§ Data to use:
● ● ●

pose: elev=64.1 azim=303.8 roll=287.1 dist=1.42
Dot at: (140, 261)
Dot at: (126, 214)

● ● ●

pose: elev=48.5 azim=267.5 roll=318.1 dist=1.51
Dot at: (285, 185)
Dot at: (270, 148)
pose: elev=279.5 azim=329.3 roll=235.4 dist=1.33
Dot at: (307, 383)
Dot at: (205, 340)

● ● ●

§ The exercise:
Could you set down, unchanged, the entries from the line with "pose: elev=64.1 azim=303.8" to the line with "Dot at: (126, 214)", including both of those lines?

§ Correct response:
pose: elev=64.1 azim=303.8 roll=287.1 dist=1.42
Dot at: (140, 261)
Dot at: (126, 214)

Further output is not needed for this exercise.